I used to think all that stuff about aphrodisiacs was all in people's heads. Not that food isn't profoundly sensual, and not that eating it can't be sexy as hell (in my teens the dinner scene in the movie version of Henry Fielding's novel Tom Jones was about the hottest thing anyone had put on screen in mainstream cinema). And not that you can't do sexy things with foodstuffs -- whipped cream and honey alone can keep you occupied for days.
But that any food itself, the actual content thereof, was erotically stimulating -- that didn't match any experience of mine, so I considered it all myth and suggestibility. Whatever works for you, though, so I figured that if this jogger used those oysters to pump himself up psychologically, more power to him.
About five years later, sometime around 1979, I went to Florida (Gainesville) for the first time, on business. Somewhere during the trip we had an afternoon off, so my hosts invited me to a raw bar -- a Florida-style raw bar -- for the afternoon. I love clams and oysters, so I said sure.

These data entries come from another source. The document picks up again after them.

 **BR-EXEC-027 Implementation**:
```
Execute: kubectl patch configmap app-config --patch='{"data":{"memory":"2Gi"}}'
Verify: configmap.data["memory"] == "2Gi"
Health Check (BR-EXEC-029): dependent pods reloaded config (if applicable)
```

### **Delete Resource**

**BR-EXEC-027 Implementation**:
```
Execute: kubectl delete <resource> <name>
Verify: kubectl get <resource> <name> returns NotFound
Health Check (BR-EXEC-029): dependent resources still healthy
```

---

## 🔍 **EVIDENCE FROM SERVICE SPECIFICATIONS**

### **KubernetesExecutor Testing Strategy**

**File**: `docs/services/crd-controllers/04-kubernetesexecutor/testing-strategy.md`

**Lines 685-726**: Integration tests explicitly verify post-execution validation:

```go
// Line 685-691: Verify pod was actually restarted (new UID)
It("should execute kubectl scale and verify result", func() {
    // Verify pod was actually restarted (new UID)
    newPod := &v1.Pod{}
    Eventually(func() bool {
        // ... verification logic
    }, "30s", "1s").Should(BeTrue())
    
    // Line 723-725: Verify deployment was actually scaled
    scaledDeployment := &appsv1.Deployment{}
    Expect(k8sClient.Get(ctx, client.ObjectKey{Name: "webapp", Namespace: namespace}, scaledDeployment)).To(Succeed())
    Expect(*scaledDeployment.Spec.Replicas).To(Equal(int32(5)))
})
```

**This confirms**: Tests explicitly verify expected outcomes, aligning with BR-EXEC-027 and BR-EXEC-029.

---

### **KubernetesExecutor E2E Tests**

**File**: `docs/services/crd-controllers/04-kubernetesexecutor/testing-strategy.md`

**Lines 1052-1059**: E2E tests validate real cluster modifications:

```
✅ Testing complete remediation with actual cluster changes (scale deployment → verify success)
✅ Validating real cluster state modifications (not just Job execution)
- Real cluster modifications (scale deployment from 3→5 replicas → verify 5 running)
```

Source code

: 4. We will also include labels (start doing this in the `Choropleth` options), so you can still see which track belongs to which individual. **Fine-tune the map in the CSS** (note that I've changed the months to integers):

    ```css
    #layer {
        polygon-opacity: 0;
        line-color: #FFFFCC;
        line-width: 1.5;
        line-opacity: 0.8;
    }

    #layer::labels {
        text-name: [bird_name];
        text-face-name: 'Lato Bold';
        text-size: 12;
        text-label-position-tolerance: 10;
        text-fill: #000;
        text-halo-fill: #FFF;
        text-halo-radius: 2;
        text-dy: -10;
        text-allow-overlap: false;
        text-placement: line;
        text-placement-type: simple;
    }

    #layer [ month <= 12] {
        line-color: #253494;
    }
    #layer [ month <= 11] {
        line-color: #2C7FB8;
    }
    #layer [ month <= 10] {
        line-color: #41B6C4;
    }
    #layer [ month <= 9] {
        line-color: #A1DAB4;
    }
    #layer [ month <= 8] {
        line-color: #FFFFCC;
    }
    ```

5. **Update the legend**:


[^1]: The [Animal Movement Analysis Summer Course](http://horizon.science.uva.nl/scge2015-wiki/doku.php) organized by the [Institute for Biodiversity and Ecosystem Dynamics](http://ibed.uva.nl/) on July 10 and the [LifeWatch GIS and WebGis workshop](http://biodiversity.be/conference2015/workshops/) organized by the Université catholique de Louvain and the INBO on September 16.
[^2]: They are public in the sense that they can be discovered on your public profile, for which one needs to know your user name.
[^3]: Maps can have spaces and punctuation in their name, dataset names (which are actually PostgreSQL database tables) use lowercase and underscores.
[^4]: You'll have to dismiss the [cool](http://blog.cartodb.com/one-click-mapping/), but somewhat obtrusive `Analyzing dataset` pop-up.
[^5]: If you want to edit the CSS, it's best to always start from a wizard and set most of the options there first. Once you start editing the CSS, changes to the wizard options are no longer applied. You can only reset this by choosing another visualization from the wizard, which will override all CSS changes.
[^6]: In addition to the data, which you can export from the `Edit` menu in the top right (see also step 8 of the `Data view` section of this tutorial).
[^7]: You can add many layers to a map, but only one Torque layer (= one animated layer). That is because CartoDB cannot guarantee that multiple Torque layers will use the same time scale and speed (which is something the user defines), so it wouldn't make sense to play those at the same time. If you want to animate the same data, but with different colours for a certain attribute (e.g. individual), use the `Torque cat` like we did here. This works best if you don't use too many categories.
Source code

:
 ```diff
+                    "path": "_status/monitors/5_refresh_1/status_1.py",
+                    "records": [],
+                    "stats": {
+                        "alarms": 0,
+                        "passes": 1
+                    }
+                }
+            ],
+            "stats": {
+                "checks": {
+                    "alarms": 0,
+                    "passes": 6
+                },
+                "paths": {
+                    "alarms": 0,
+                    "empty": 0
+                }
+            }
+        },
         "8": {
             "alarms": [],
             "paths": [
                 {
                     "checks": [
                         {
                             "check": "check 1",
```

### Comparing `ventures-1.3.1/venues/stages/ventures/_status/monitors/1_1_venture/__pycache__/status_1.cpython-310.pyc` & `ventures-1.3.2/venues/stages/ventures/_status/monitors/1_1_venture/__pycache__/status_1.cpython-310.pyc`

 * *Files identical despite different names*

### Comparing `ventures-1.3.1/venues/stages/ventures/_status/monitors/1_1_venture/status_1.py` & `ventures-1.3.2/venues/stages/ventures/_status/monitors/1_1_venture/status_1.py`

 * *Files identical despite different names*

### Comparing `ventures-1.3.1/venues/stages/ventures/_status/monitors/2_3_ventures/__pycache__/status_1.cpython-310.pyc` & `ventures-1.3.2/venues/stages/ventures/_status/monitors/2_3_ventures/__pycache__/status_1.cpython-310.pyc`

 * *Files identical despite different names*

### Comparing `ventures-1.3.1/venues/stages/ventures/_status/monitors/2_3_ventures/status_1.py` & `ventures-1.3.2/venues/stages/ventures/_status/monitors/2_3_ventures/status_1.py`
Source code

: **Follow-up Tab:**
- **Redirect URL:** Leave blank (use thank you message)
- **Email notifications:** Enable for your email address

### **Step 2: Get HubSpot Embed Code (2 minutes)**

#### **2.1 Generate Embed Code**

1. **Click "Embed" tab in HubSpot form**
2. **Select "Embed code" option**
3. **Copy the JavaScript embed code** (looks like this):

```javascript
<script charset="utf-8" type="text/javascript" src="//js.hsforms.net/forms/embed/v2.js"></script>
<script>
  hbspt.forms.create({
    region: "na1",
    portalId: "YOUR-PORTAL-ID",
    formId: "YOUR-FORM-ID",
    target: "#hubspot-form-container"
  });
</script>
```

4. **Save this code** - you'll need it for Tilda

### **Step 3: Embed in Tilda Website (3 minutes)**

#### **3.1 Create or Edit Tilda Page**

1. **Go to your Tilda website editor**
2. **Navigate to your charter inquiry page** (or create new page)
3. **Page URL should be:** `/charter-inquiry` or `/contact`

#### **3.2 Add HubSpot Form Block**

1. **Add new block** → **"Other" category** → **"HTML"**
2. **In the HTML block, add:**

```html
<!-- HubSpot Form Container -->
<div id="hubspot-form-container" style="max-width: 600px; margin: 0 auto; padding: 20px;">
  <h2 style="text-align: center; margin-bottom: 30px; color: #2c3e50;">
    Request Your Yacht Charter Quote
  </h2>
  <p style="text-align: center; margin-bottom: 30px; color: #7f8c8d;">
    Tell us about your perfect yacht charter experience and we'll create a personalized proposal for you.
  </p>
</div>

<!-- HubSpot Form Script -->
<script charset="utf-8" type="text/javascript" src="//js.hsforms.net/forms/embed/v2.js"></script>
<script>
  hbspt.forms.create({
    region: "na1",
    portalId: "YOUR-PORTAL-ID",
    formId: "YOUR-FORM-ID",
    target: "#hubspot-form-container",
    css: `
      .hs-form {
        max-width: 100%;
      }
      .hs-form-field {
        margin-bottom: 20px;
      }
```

We settled in at one, but, my friends indicated, we could have gone to any of a hundred. They'd all look the same. They'd all appear as if they'd been there since at least World War Two; they'd all be be dark and cool; they'd all have the big blond college boy behind the bar with his shucking knife and his rubber mitt cut out of an old inner tube; they'd all have sawdust on the floor, mounds of shells out back. Just like this one.
We ordered drinks -- I took a tequila with a beer back -- and a bucket of oysters to split between the three of us, not very expensive in Florida (in those days, anyhow). A bucket is eight dozen, so we'd elected to eat just shy of three dozen oysters each. Lemon, horseradish, ketchup, those little hexagonal crackers appeared before us. The lad shucked a dozen and slid over the platter. When we'd finished, and nodded to him, he passed us a dozen more.
I'd never eaten so many oysters before, no more than half a dozen at a sitting, so this was hog heaven. Hardly a more pleasant way to spend an afternoon. We rolled out of there tipsy, and full -- too full for dinner until eight or so that evening. I ended up back at the guest house where they'd lodged me, falling into bed around 10:30, ready for a good night's rest.
At midnight I awoke stone sober with a raging hard-on, the kind that tents your sheet. . . . and for the next 72 hours I found myself non-stop randy. Made a believer out of me.